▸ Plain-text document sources
=== Begin Enclosure ===

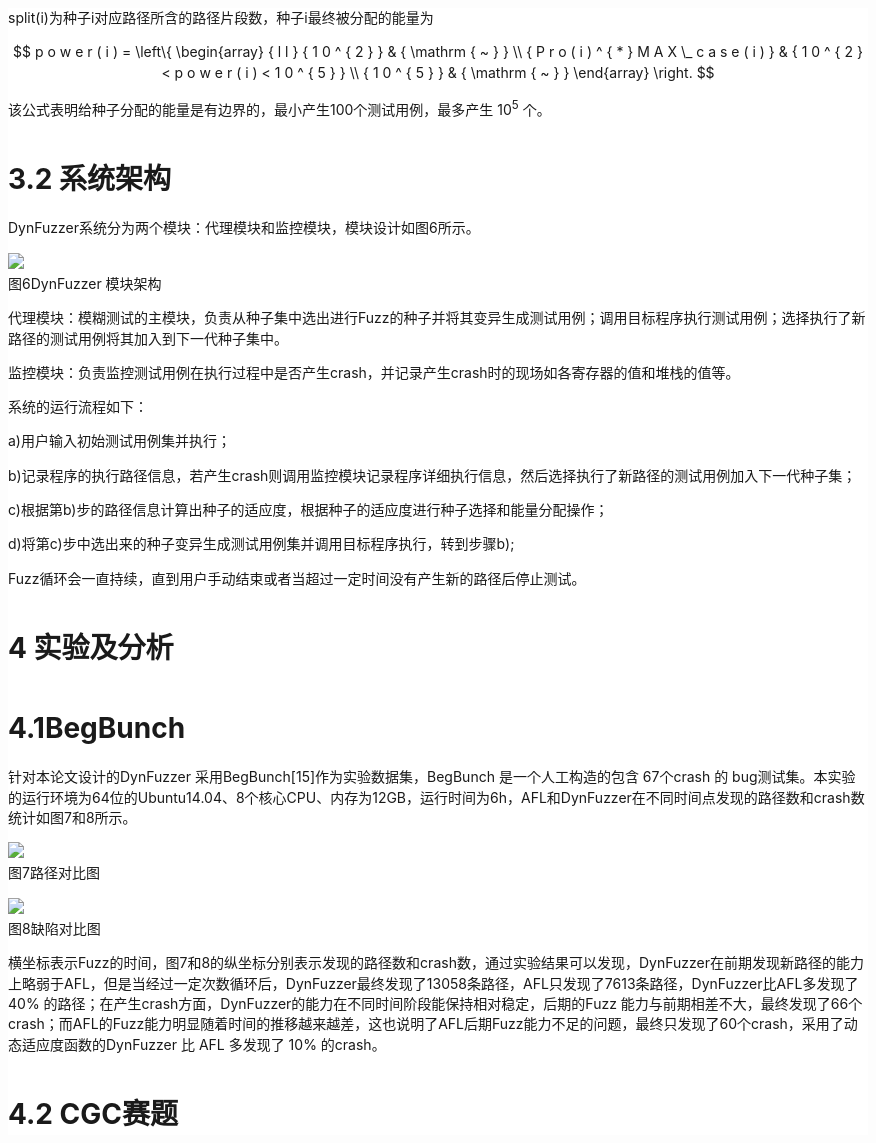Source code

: split(i)为种子i对应路径所含的路径片段数，种子i最终被分配的能量为

$$
p o w e r ( i ) = \left\{ \begin{array} { l l } { 1 0 ^ { 2 } } & { \mathrm { ~ } } \\ { P r o ( i ) ^ { * } M A X \_ c a s e ( i ) } & { 1 0 ^ { 2 } < p o w e r ( i ) < 1 0 ^ { 5 } } \\ { 1 0 ^ { 5 } } & { \mathrm { ~ } } \end{array} \right.
$$

该公式表明给种子分配的能量是有边界的，最小产生100个测试用例，最多产生 $1 0 ^ { 5 }$ 个。

# 3.2 系统架构

DynFuzzer系统分为两个模块：代理模块和监控模块，模块设计如图6所示。

![](images/0f46168be84e3789c84420fe57a1db60cfac697446e048388df107768dd24a77.jpg)  
图6DynFuzzer 模块架构

代理模块：模糊测试的主模块，负责从种子集中选出进行Fuzz的种子并将其变异生成测试用例；调用目标程序执行测试用例；选择执行了新路径的测试用例将其加入到下一代种子集中。

监控模块：负责监控测试用例在执行过程中是否产生crash，并记录产生crash时的现场如各寄存器的值和堆栈的值等。

系统的运行流程如下：

a)用户输入初始测试用例集并执行；

b)记录程序的执行路径信息，若产生crash则调用监控模块记录程序详细执行信息，然后选择执行了新路径的测试用例加入下一代种子集；

c)根据第b)步的路径信息计算出种子的适应度，根据种子的适应度进行种子选择和能量分配操作；

d)将第c)步中选出来的种子变异生成测试用例集并调用目标程序执行，转到步骤b);

Fuzz循环会一直持续，直到用户手动结束或者当超过一定时间没有产生新的路径后停止测试。

# 4 实验及分析

# 4.1BegBunch

针对本论文设计的DynFuzzer 采用BegBunch[15]作为实验数据集，BegBunch 是一个人工构造的包含 67个crash 的 bug测试集。本实验的运行环境为64位的Ubuntu14.04、8个核心CPU、内存为12GB，运行时间为6h，AFL和DynFuzzer在不同时间点发现的路径数和crash数统计如图7和8所示。

![](images/4a174affa82af15356708b88deee62e07f1c86a0c9f9f85ed91ceb5f3e70fa77.jpg)  
图7路径对比图

![](images/f93f297418475769cfa159c7593d490af7b94f862312e9d30911ade871c6810c.jpg)  
图8缺陷对比图

横坐标表示Fuzz的时间，图7和8的纵坐标分别表示发现的路径数和crash数，通过实验结果可以发现，DynFuzzer在前期发现新路径的能力上略弱于AFL，但是当经过一定次数循环后，DynFuzzer最终发现了13058条路径，AFL只发现了7613条路径，DynFuzzer比AFL多发现了 $40 \%$ 的路径；在产生crash方面，DynFuzzer的能力在不同时间阶段能保持相对稳定，后期的Fuzz 能力与前期相差不大，最终发现了66个crash；而AFL的Fuzz能力明显随着时间的推移越来越差，这也说明了AFL后期Fuzz能力不足的问题，最终只发现了60个crash，采用了动态适应度函数的DynFuzzer 比 AFL 多发现了 $10 \%$ 的crash。

# 4.2 CGC赛题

=== End Enclosure ===

▸ Problem details
Repeat the data exactly, without the pictures.

▸ Result of the exercise
Source code

: split(i)为种子i对应路径所含的路径片段数，种子i最终被分配的能量为

$$
p o w e r ( i ) = \left\{ \begin{array} { l l } { 1 0 ^ { 2 } } & { \mathrm { ~ } } \\ { P r o ( i ) ^ { * } M A X \_ c a s e ( i ) } & { 1 0 ^ { 2 } < p o w e r ( i ) < 1 0 ^ { 5 } } \\ { 1 0 ^ { 5 } } & { \mathrm { ~ } } \end{array} \right.
$$

该公式表明给种子分配的能量是有边界的，最小产生100个测试用例，最多产生 $1 0 ^ { 5 }$ 个。

# 3.2 系统架构

DynFuzzer系统分为两个模块：代理模块和监控模块，模块设计如图6所示。

![](images/0f46168be84e3789c84420fe57a1db60cfac697446e048388df107768dd24a77.jpg)  
图6DynFuzzer 模块架构

代理模块：模糊测试的主模块，负责从种子集中选出进行Fuzz的种子并将其变异生成测试用例；调用目标程序执行测试用例；选择执行了新路径的测试用例将其加入到下一代种子集中。

监控模块：负责监控测试用例在执行过程中是否产生crash，并记录产生crash时的现场如各寄存器的值和堆栈的值等。

系统的运行流程如下：

a)用户输入初始测试用例集并执行；

b)记录程序的执行路径信息，若产生crash则调用监控模块记录程序详细执行信息，然后选择执行了新路径的测试用例加入下一代种子集；

c)根据第b)步的路径信息计算出种子的适应度，根据种子的适应度进行种子选择和能量分配操作；

d)将第c)步中选出来的种子变异生成测试用例集并调用目标程序执行，转到步骤b);

Fuzz循环会一直持续，直到用户手动结束或者当超过一定时间没有产生新的路径后停止测试。

# 4 实验及分析

# 4.1BegBunch

针对本论文设计的DynFuzzer 采用BegBunch[15]作为实验数据集，BegBunch 是一个人工构造的包含 67个crash 的 bug测试集。本实验的运行环境为64位的Ubuntu14.04、8个核心CPU、内存为12GB，运行时间为6h，AFL和DynFuzzer在不同时间点发现的路径数和crash数统计如图7和8所示。

![](images/4a174affa82af15356708b88deee62e07f1c86a0c9f9f85ed91ceb5f3e70fa77.jpg)  
图7路径对比图

![](images/f93f297418475769cfa159c7593d490af7b94f862312e9d30911ade871c6810c.jpg)  
图8缺陷对比图

横坐标表示Fuzz的时间，图7和8的纵坐标分别表示发现的路径数和crash数，通过实验结果可以发现，DynFuzzer在前期发现新路径的能力上略弱于AFL，但是当经过一定次数循环后，DynFuzzer最终发现了13058条路径，AFL只发现了7613条路径，DynFuzzer比AFL多发现了 $40 \%$ 的路径；在产生crash方面，DynFuzzer的能力在不同时间阶段能保持相对稳定，后期的Fuzz 能力与前期相差不大，最终发现了66个crash；而AFL的Fuzz能力明显随着时间的推移越来越差，这也说明了AFL后期Fuzz能力不足的问题，最终只发现了60个crash，采用了动态适应度函数的DynFuzzer 比 AFL 多发现了 $10 \%$ 的crash。

# 4.2 CGC赛题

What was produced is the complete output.